Decenas de campesinos fueron arrestados y torturados. El Gobierno, dispuesto a sobrevivir al acoso y críticas por la excesiva crueldad de la represión del levantamiento, eludió responsabilidades. Frente a “un conflicto de rebeldía a mano armada contra la sociedad y el Estado”, declaró Manuel Azaña en su discurso a las Cortes del 2 de febrero, él no tenía otra receta, aunque se corriera el riesgo de que algún agente del orden pudiera excederse “en el cometido de sus funciones”.

La oposición de la derecha, pese a que algunos periódicos como Abc aplaudieron inicialmente el castigo dado a los revolucionarios, creció a palmos a partir de ese momento. Eduardo Guzmán, quien visitó Casas Viejas junto al escritor Ramón J. Sender, planteó desde el periódico La Tierra serios interrogantes a la versión oficial.

Todos los sucesos trágicos que acompañaron a esos conflictos e insurrecciones campesinas contra la República tuvieron como origen el enfrentamiento con las fuerzas del orden. Detrás de ese método de coacción contra la autoridad establecida había esencialmente un repudio del sistema parlamentario y la creencia de que la revolución era el único camino para liquidar los privilegios de clase. Pero la utilización de los mecanismos de coerción del Estado en beneficio de las clases poseedoras y la brutalidad de las fuerzas del orden, que no sabían conservarlo sin disparar, aportaron también su parte.

No era un asunto menor ese del orden público, como se demostró una y otra vez durante esos años. Apenas nacida, la República se dotó de un “Estatuto jurídico” que otorgaba al Gobierno provisional “plenos poderes”, una excepcionalidad mantenida hasta la Ley de Defensa de la República de octubre de 1931 e incrementada por la Ley de Orden Público de julio de 1933.

La subordinación y entrega del orden público al poder militar acarreó importantes problemas para el régimen republicano, que nunca se planteó, o no pudo acometer, una reforma seria de ese sector de la Administración. Sus gobiernos utilizaron los mismos mecanismos de represión que los de la Monarquía.

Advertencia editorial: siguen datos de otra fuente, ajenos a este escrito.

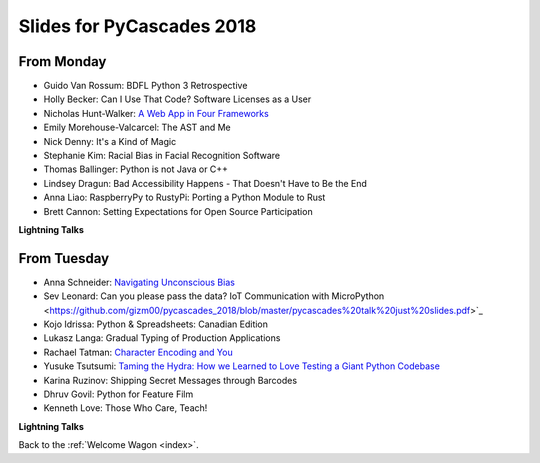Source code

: .. _slides:

Slides for PyCascades 2018
==========================

From Monday
-----------

- Guido Van Rossum: BDFL Python 3 Retrospective
- Holly Becker: Can I Use That Code? Software Licenses as a User
- Nicholas Hunt-Walker: `A Web App in Four Frameworks <https://docs.google.com/presentation/d/1LkAkmpUu_vqc1h8FxxKRyEH59A-8-7ss88-Z9Wkk_ms/edit#slide=id.p>`_
- Emily Morehouse-Valcarcel: The AST and Me
- Nick Denny: It's a Kind of Magic
- Stephanie Kim: Racial Bias in Facial Recognition Software
- Thomas Ballinger: Python is not Java or C++
- Lindsey Dragun: Bad Accessibility Happens - That Doesn't Have to Be the End
- Anna Liao: RaspberryPy to RustyPi: Porting a Python Module to Rust
- Brett Cannon: Setting Expectations for Open Source Participation

**Lightning Talks**

From Tuesday
------------

- Anna Schneider: `Navigating Unconscious Bias <https://speakerdeck.com/aschn/navigating-unconscious-bias>`_
- Sev Leonard: Can you please pass the data? IoT Communication with MicroPython <https://github.com/gizm00/pycascades_2018/blob/master/pycascades%20talk%20just%20slides.pdf>`_
- Kojo Idrissa: Python & Spreadsheets: Canadian Edition
- Lukasz Langa: Gradual Typing of Production Applications
- Rachael Tatman: `Character Encoding and You <https://docs.google.com/presentation/d/17xwPZrnGo5xGUXf_HkxFUTAE2SPisHQd7LcRWyYCL6I/edit#slide=id.p>`_
- Yusuke Tsutsumi: `Taming the Hydra: How we Learned to Love Testing a Giant Python Codebase <https://docs.google.com/presentation/d/1nDIzNuuFXsLIRIT2xCJG55WSRKThY1jZlJg9mVv1hs0/edit?usp=sharing>`_
- Karina Ruzinov: Shipping Secret Messages through Barcodes
- Dhruv Govil: Python for Feature Film
- Kenneth Love: Those Who Care, Teach!

**Lightning Talks**

Back to the :ref:`Welcome Wagon <index>`.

El poder militar siguió ocupando una buena parte de los órganos de Administración del Estado, desde las jefaturas de policía, Guardia Civil y de Asalto hasta la Dirección General de Seguridad.

Sanjurjo, Mola, Cabanellas, Muñoz Grandes, Queipo de Llano o Franco constituyen buenos ejemplos de esa militarización del orden público. Todos ellos tuvieron importantes responsabilidades en la administración policial y en el mantenimiento del orden. Y todos ellos fueron protagonistas del golpe de Estado de julio de 1936.